Driving home is about three songs and two ad breaks; and my wife takes our kids out to the beach, and I head to the patio to try to finish an illustration project. And all these questions percolate in my mind and heart. And it’s the closest I’ve ever felt to Mother Mary. The pondering and questioning that looks like obedience.
After work, at about 4pm, I take the kids out, both Ransom and Cassian, to give my better half a bit of a break. We pack into the car, we rev it to a start, and as we drive up to the Rocket Park with the ducks, we sing The Boys are Back in Town. Well, I sing it, Ransom laughs, and Cassian burbles.
“Stars, hide your fires,” because the tragedy of a dead husband and father hits so close to home. Because that life is my life, and I love my wife and I love my kids.
“Vengeance is mine.” The Lord sayeth that.
And what about everything else?
We need justice. Justice for the family, justice for Tyler, but the Lord will avenge, He will repay. And I try to square all that up with all the tragedies of history, with those who fought against evil, but I don’t know how to make it all cohere.
Compassion for the guilty is injustice for the victim?
But I am just thinking about Chesterton and when he said:
“The true soldier fights not because he hates what is in front of him, but because he loves what is behind him.”
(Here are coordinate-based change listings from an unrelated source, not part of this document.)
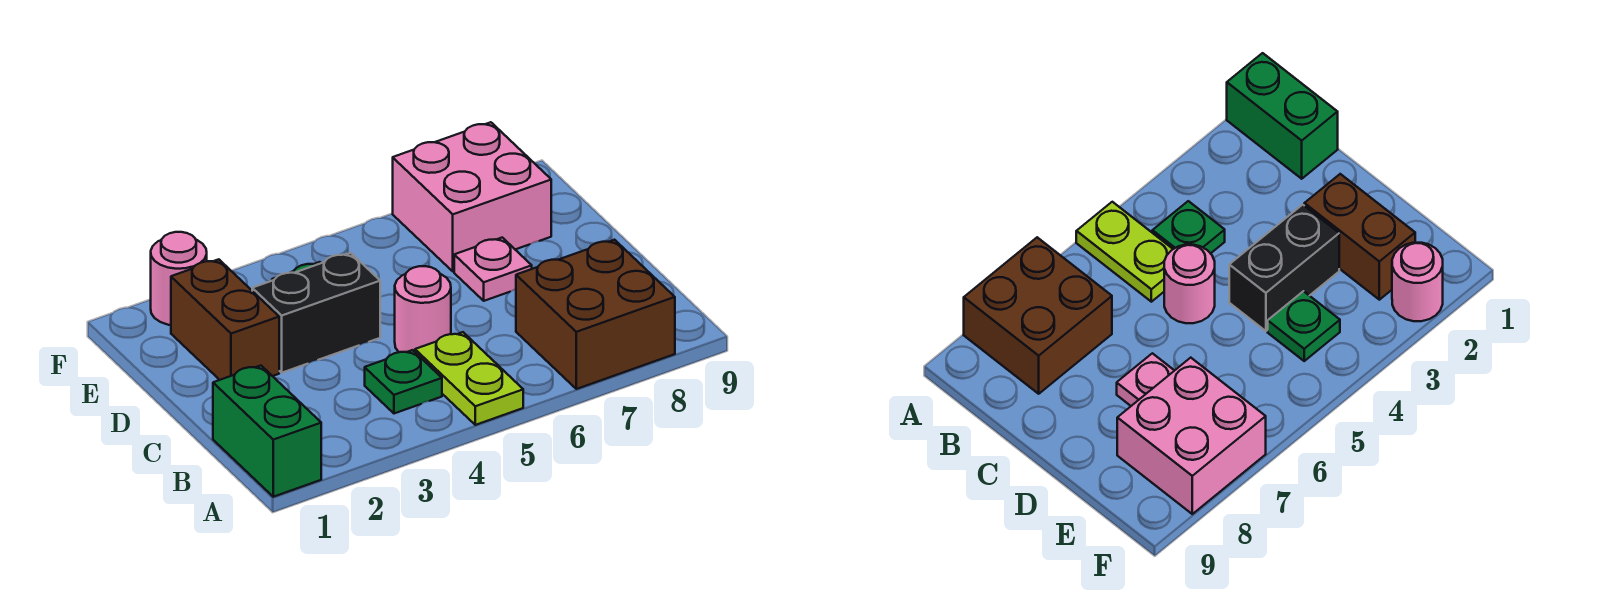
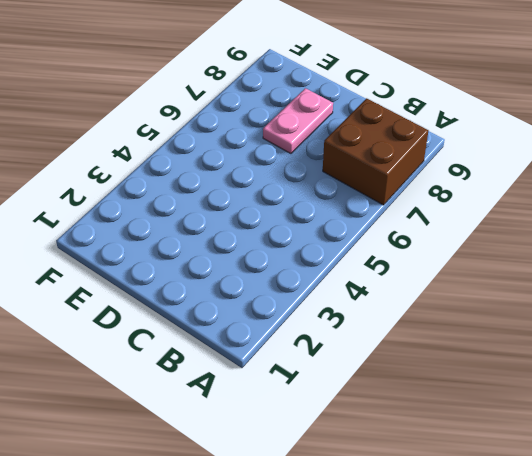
pink 1x2 plate [263,88,333,154] -> pink 1x1 plate [454,238,532,301]
none -> green 1x2 brick [213,366,321,497]
none -> lime 1x2 plate [415,332,523,425]

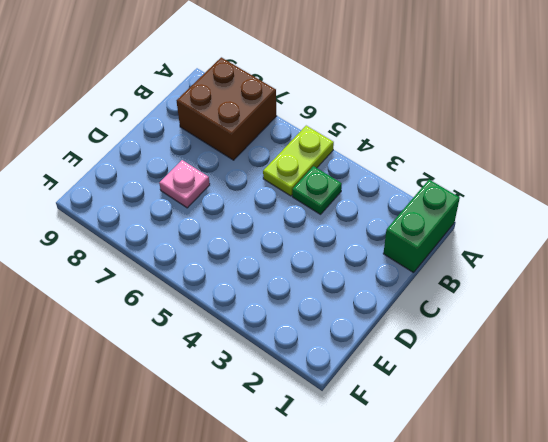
none -> pink 1x1 round brick [395,266,451,352]
none -> brown 1x2 brick [171,259,279,380]

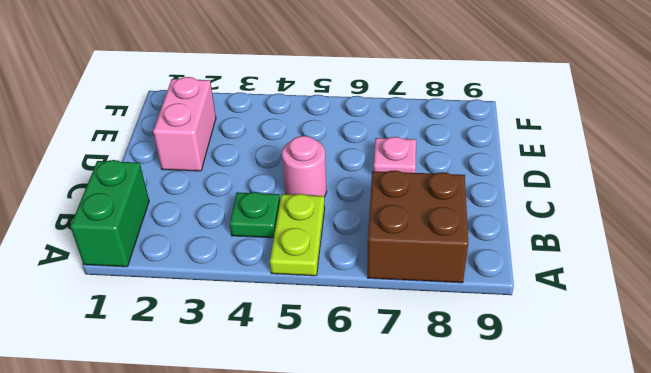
pink 1x2 brick [153,77,216,171] -> brown 1x2 brick [171,259,279,380]
none -> black 1x2 brick [252,253,380,373]
none -> green 1x1 plate [1268,291,1340,361]

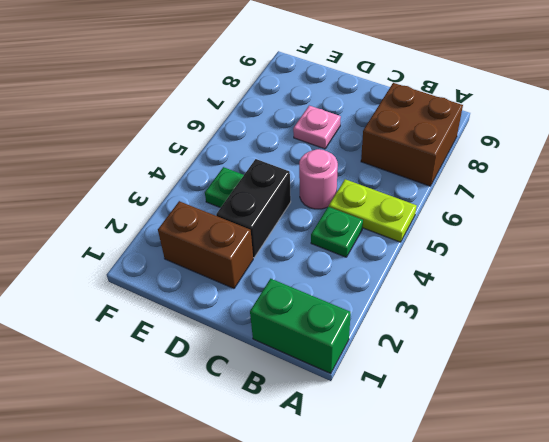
none -> pink 2x2 brick [393,122,551,272]
none -> pink 1x1 round brick [151,232,207,325]

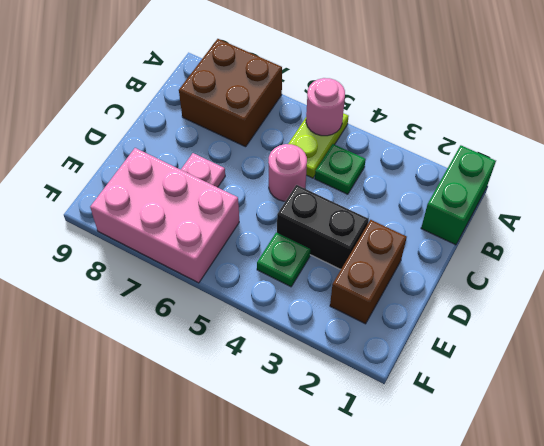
pink 1x1 round brick [306,78,345,136] -> pink 1x1 round brick moved to [151,232,207,325]
pink 2x3 brick [90,148,239,283] -> pink 2x2 brick [393,122,551,272]

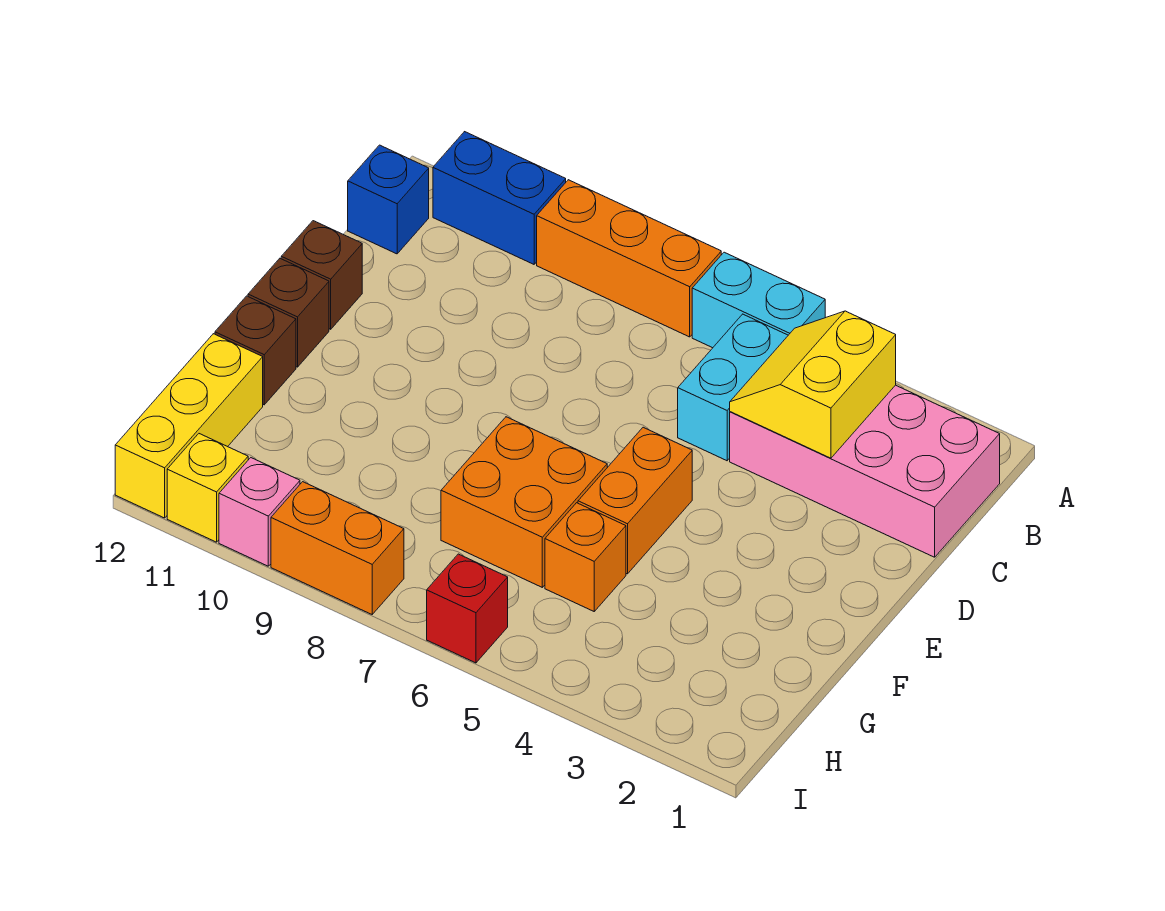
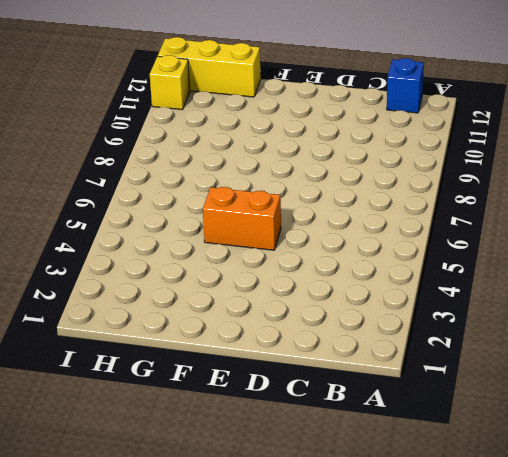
none -> cyan 1x2 brick [692,252,825,348]
none -> orange 1x3 brick [537,180,721,337]
none -> blue 1x2 brick [433,132,566,264]

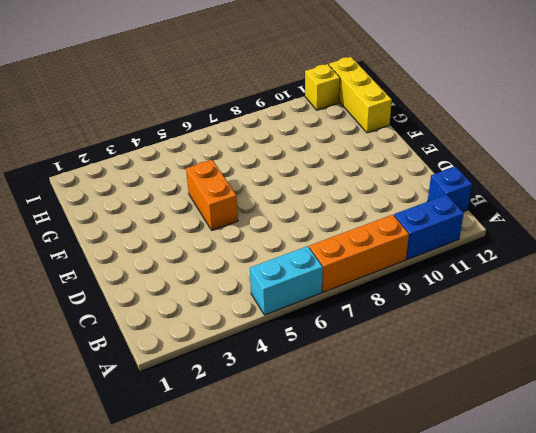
none -> pink 2x4 brick [730,385,1000,557]
none -> cyan 1x2 brick [678,314,788,461]
none -> brown 1x1 brick [281,221,362,329]

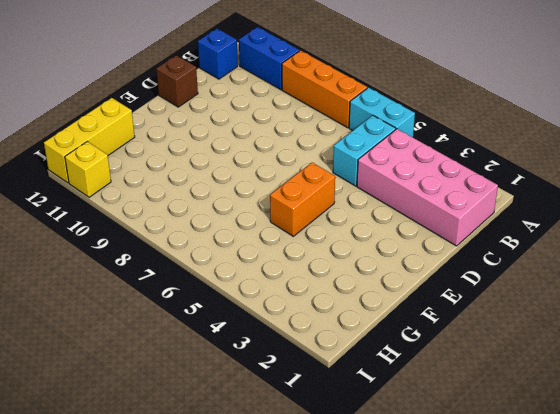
none -> brown 1x1 brick [248,259,329,367]
none -> orange 2x2 brick [441,417,607,587]
none -> brown 1x1 brick [215,296,296,405]

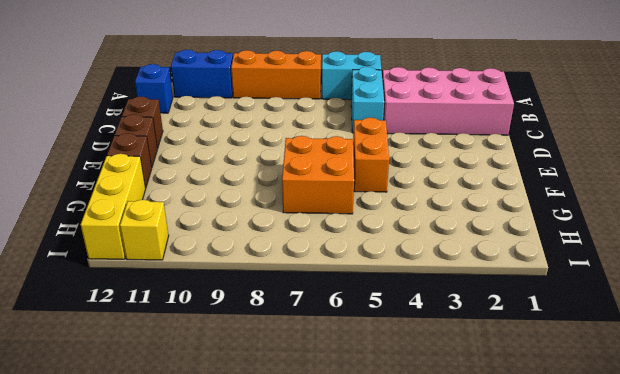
none -> orange 1x1 brick [545,503,626,611]
none -> red 1x1 brick [427,554,508,663]
none -> orange 1x2 brick [271,482,404,614]

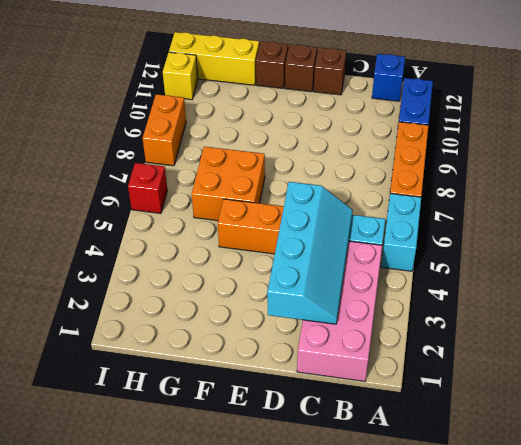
cyan 2x4 slope [267,182,353,324] -> yellow 2x2 slope [730,311,896,458]
none -> orange 1x1 brick [545,503,626,611]
none -> pink 1x1 brick [219,458,300,566]

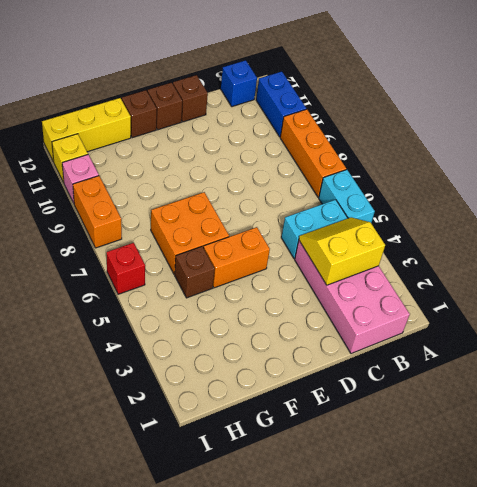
brown 1x1 brick [175,247,215,298] -> orange 1x1 brick [545,503,626,611]

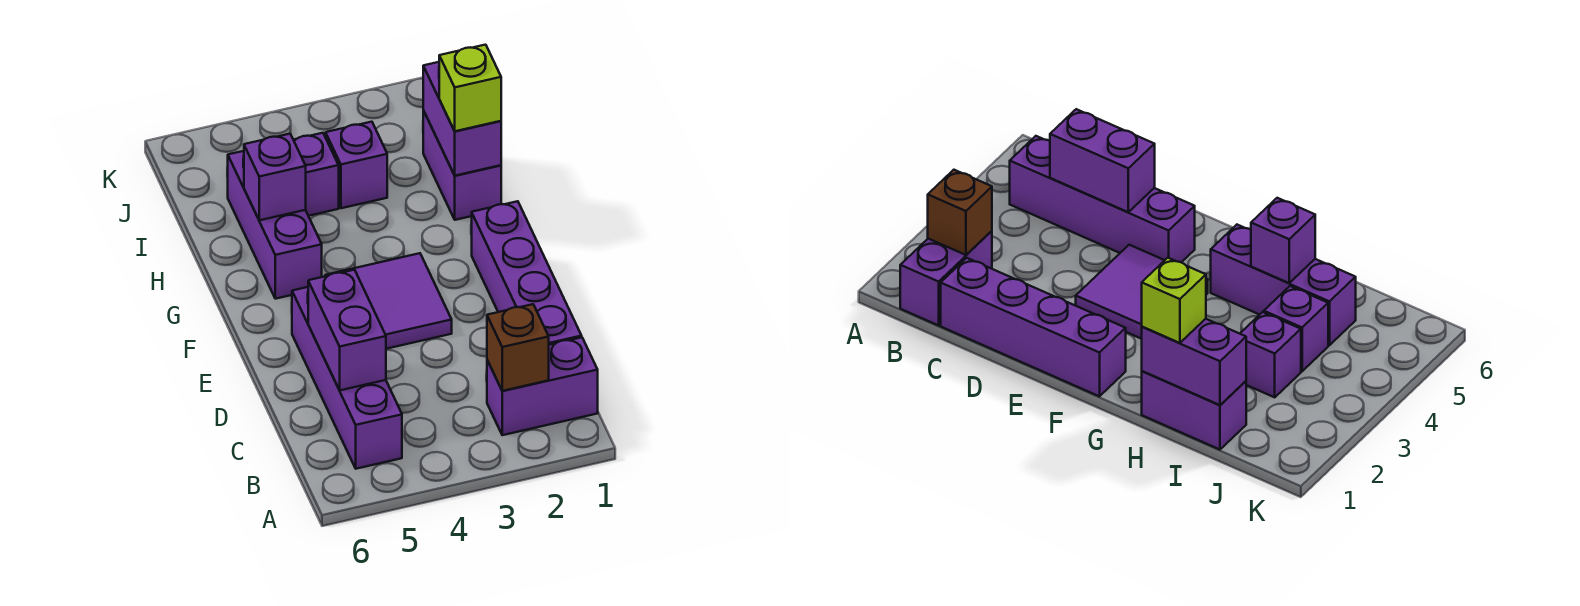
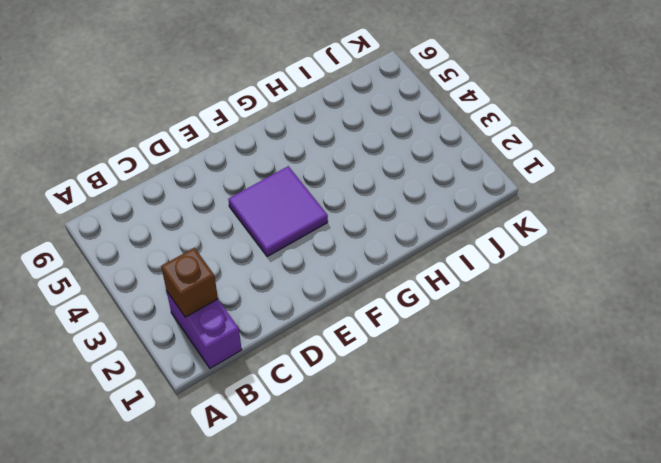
none -> purple 1x4 brick [292,287,402,469]
none -> purple 1x4 brick [472,201,582,345]
none -> purple 1x3 brick [227,151,322,299]

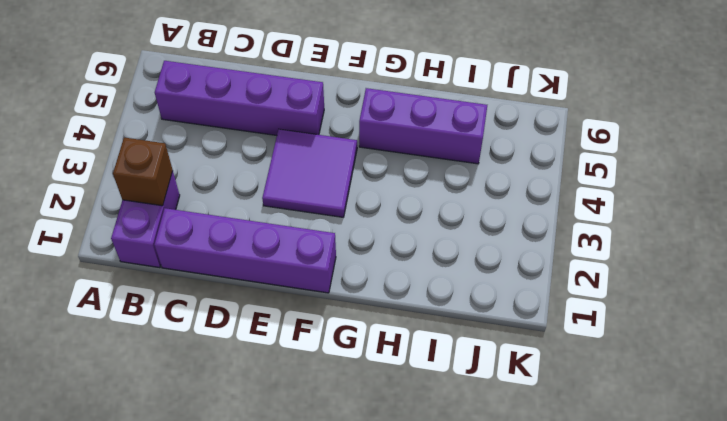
none -> purple 1x2 brick [423,111,501,220]
none -> purple 1x1 brick [326,122,387,208]
none -> purple 1x1 brick [294,133,339,216]

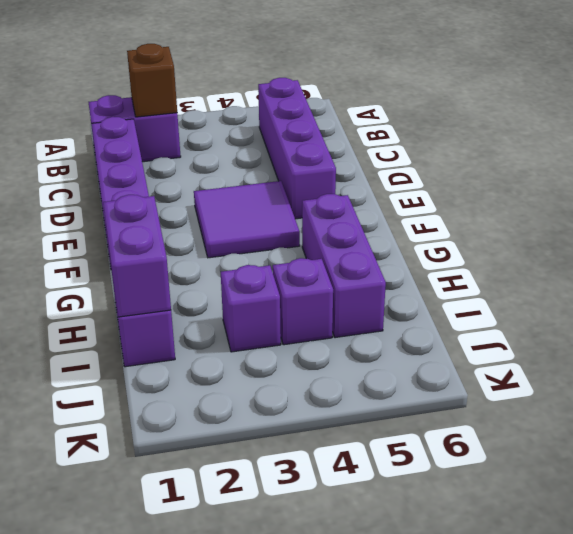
none -> purple 1x2 brick [308,270,386,390]
none -> purple 1x1 brick [244,134,306,220]
none -> lime 1x1 brick [439,45,501,131]

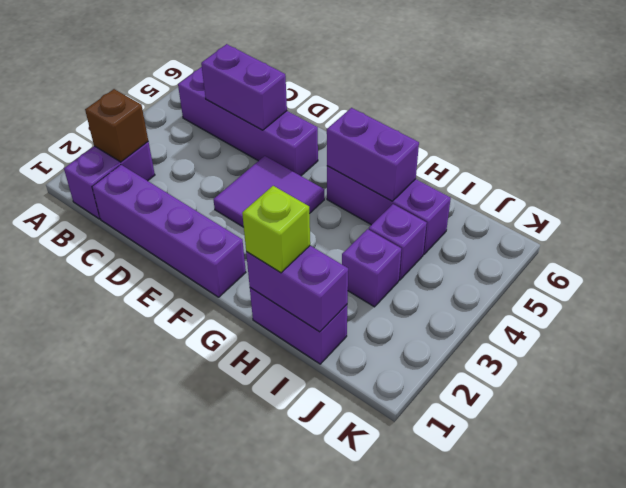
purple 1x2 brick [327,108,419,201] -> purple 1x1 brick [244,134,306,220]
And my kids are in the back seat, so that makes sense to me.
At the park Ransom is running, and we’re sliding, and I’m throwing him up into the air, and Cassian is crawling around, smiling, trying to catch us, eating sticks. Ransom is chasing ducks, trying to pick them up, asking if he can go swimming with them. Cassian is in my arms, like a plane, and we’re chasing Ransom as he chases ducks.
Lord Jesus Christ, Son of God, have mercy on me, a sinner.
Mercy. I don’t know.
Mercy for the family.
Mercy for Tyler.
Mercy because we all need it.
Justice and mercy.
Ransom finds some dandelions, and he blows on them, and he wishes for chocolate cake. He runs to the next one, blows, and wishes for another piece, and there’s dozens of them, so, his world is about to unravel when we get home.
Not all wishes come true, son.
My timer goes off, it’s 18:30, so I tell Ransom to say goodbye to the ducks, to the dandelions, to the slides, and tell him we’re going home for dinner. The car is packed up, kids in the back, toys in the trunk, and as we drive home, down the mountain, I am thinking about the lifecycle of media. Everything moves so fast we can’t process it. My mind has been on this for days, and it will be for God knows how long. And if I can’t process it, well, I can’t lament it.
At home we’re around the table, telling stories, singing our favourite songs, and after, the kids have a bath, we brush teeth, we read books, we get into pajamas, and we get ready for sleep. By we, I mean the kids. But we tell them momma and poppa are going to rest, too. They don’t want to miss a moment with us, and we don’t want to miss a moment with them.
Every night Ransom and I sing Oo-De-Lally and we say the Lord’s Prayer, and after we wish each other goodnight.
Bedtimes are liturgies, and the heart is formed by its liturgies. Then the whole world sleeps.
Bedtime is a little death; an until we meet again.
But night is not the end, it’s the waiting room of Dawn. That’s the Resurrection.
And a New Dawn, God help us, is coming.
Every Day Saints is a torchlight searching for the quiet miracles, the beautifully human stories and ideas that exist all around us. And it is a place to dialogue, not Holy Ground, but still a place of gathering.
Genuinely hitting a new level of skill and quality in your writing my friend. This slid around and weaved together so much which is so real. Well done.
I really liked moving at the speed of your own humanity. I hope they publish it. A Christian article that says “I’m not sure how to process a constellation of hysteria” written in an earth grounding way is worthwhile imo. Unless they want cookie cutter then whatever.
My take away is this conveys and offers comfort in confusion and that’s niche, needed and hard to find.